Companies selling stock must reinvest their profits to grow their business. But a yieldco grows its dividends by adding more solar and wind farms over time.
“A yieldco doesn’t invest in these new assets from income, because it’s already sent all its income off to its investors,” Konrad points out. “It finds more investors and sells more stock and takes that money and puts that into new projects.”
What Happens in 20 Years?
Yieldcos are so new that experts don’t know whether they would sell projects that reach the end of their power contract. Any owner would likely need to invest in upgrades for a second 20-year PPA.
An example is a Concentrated Solar Power (CSP) project built in the Carter era, SEGS, which recently underwent upgrades under new ownership. New CSP plants sell power at between 12-20 cents per kWh. SEGS just began its second round of PPAs at 5 cents per kWh.
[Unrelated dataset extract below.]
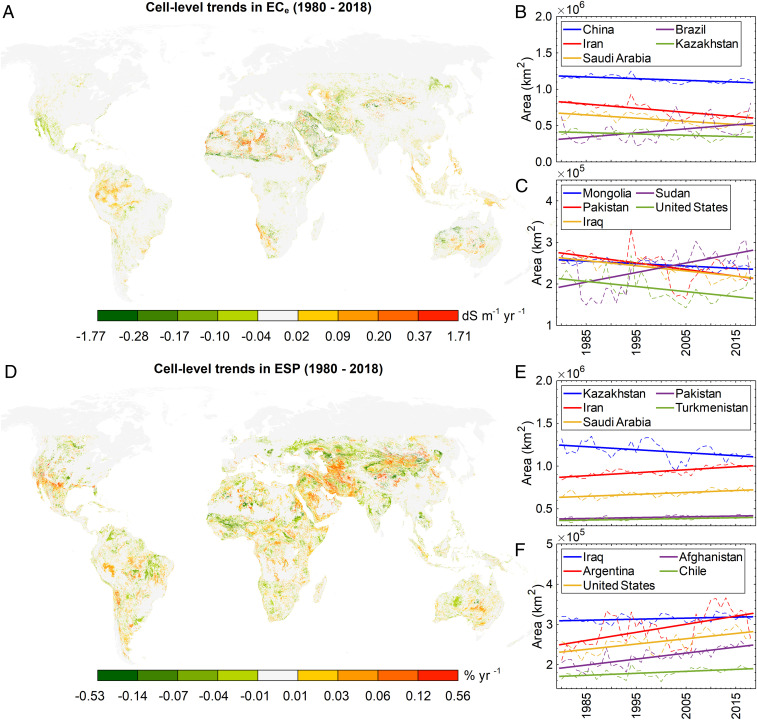
Variations in the soil cell-level salinity/sodicity and country-level area of the salt-affected soils (P < 0.05). (A and D) Cell-level variations in ECe and ESP between 1980 and 2018, respectively. Soil cell is any ∼1- × 1-km stretch of the soil. Maps are delimited to −55 and 55 latitudes and higher latitudes are shown only for improving the visualization of the maps. (B and C) Variations in the total area of soils with salinity of ECe ≥4 dS⋅m−1 since 1980, at the country level. (E and F) Variations in the total area of soils with sodicity of ESP ≥6% since 1980, at the country level (see SI Appendix, Tables S22 and S23 for annual gain or loss in the total area of salt-affected soils for all countries/states). Countries are sorted based on the mean annual area of soils with an ECe ≥4 dS⋅m−1 or ESP ≥6% between 1980 and 2018, largest to smallest.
Projects might be sold at the end of the first PPA, as their need for upgrades would make them more like any other business that needs investment to grow its profitability, rather than like a yieldco asset.
After reinvestment, these refurbished projects might once again become potential yieldco assets. No new investment would be needed in community outreach, resource assessments, siting or permitting the second time, and utilities may have warmed to renewables in the meantime, making financing easier and cheaper.
“A solar project for instance isn’t necessarily going to have to be dismantled after 20 or 25 years,” said PG&E spokesman Denny Boyles. “I would expect that some of these projects will submit for a new power purchase agreement.”
No Market Cycles
Unlike stocks in businesses that are fighting to grow and increase profits, yieldco dividends are sheltered from the volatility of the stock market.
Stocks can be impacted by market cycles because their dividends and stock prices depend on how a business is growing and what other investors think, but yieldcos are not. Their revenue stream comes from payments the assets generate in a pre-set 20-30 year contract with a utility that buys the power.
Konrad explained that while yieldco prices, or the cost to buy a share, will rise and fall based on market sentiment, yieldco investors will enjoy a steady dividend stream no matter what happens to the stock price.